Backstory: I was so tired last night. We got our asses collectively handed to us this weekend. My restaurant is small, and there are only six waiters on staff. Which is usually fine, and sometimes it's even too many. But you know Murphy and his fucked up laws, one of which states "If your restaurant is slow, everyone is healthy. If your restaurant is busy, people start dying and going into the hospital." One of our servers had abdominal surgery in march, and is still healing, so she's at most 75%. One of our servers is an asshole who takes no help nor direction, thus leaving him as half a waiter. One of our servers is just a dork, although can carry a station well. One of our servers fathers' died, so she had to go out of the country. One of our servers had kidney stones the size of large grapes, and was in the hospital having them lasered. And one of our servers is me, The Queen. (you thought I was going to be the dork, I know it.)* So as we merrily went into the hell of a four day weekend, we were two short of our usual six, and two of the four left barely equaled one. IT SUCKED. I was busy to the point of insanity at least a dozen times in four days, and had just about had enough. Then, of course, instead of getting the 4th off like I wanted, I had to work cause of the above mentioned absences of some of my co-workers. It was a skeleton staff, to say the least, and then this guy comes in. (it took a while, but I'm back to the point.)

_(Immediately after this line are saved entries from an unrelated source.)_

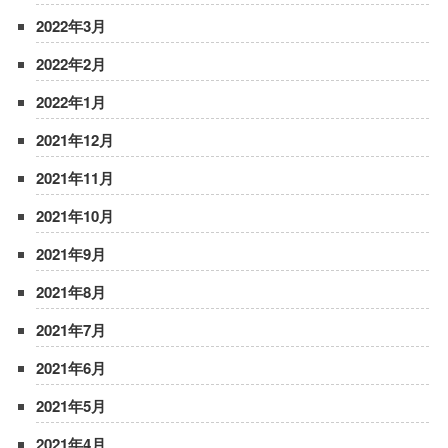
2022年3月
2022年2月
2022年1月
2021年12月
2021年11月
2021年10月
2021年9月
2021年8月
2021年7月
2021年6月
2021年5月
2021年4月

He starts off with that chef crack, and just gets worse. He is astonished that I might not be able to give him a double order of zucchini blossoms. HELLO, JACKASS, it's a holiday weekend. We were very busy, NO ONE did any deliveries yesterday, and zucchini blossoms are both popular and don't keep very long. He orders Lytton Springs zinfandel, but when we bring it, he says "No (in a really smarmy tone), I said Ridge Lytton Springs." Well, fuck you very much. Then he starts fiddling with the blinds, mindless of the fact he is blinding other customers. Then he opens two windows, mindless again of the fact that a. we have the AC on, and b. that other guests might not want cold foggy air blowing on them. Then he asks for A1 and horseradish "if you have it (more smarminess)" for his $45 prime steak. And of course, the topper, he tips 11% and acts like he is blessing me with gold and jewels. I should have pulled a Waiting on him and had the chefs add a little extra garnish.

I don't understand the sense of entitlement these people have. The arrogance and assumption that they own the place and can act/treat it like they would their own stuff. It's ridiculous. We did over $1 million in sales last year, does this guy think that his measly dinner of under $200 makes a difference, really? He is so lucky I've been doing this for a long time and am good at my job, otherwise, after the week I had, he would have had that steak in his lap and his A1 all over his botoxed-all-to-hell wife's face.

*All shit talking aside, my servers did a fabulous job in the face of extreme odds. We all kinda looked at eachother, knowing we were going to die, sucked it up, and rocked the fucking house. Sales were through the roof, and except for the people that got "sick" (food poisoning grifters, you don't get food poisoning until a minimum of two hours later, not 20 minutes. lay off the wine and drugs, then you won't get sick you lying bastards!) everyone was happy. It was great. And pretty damned profitable for all that work.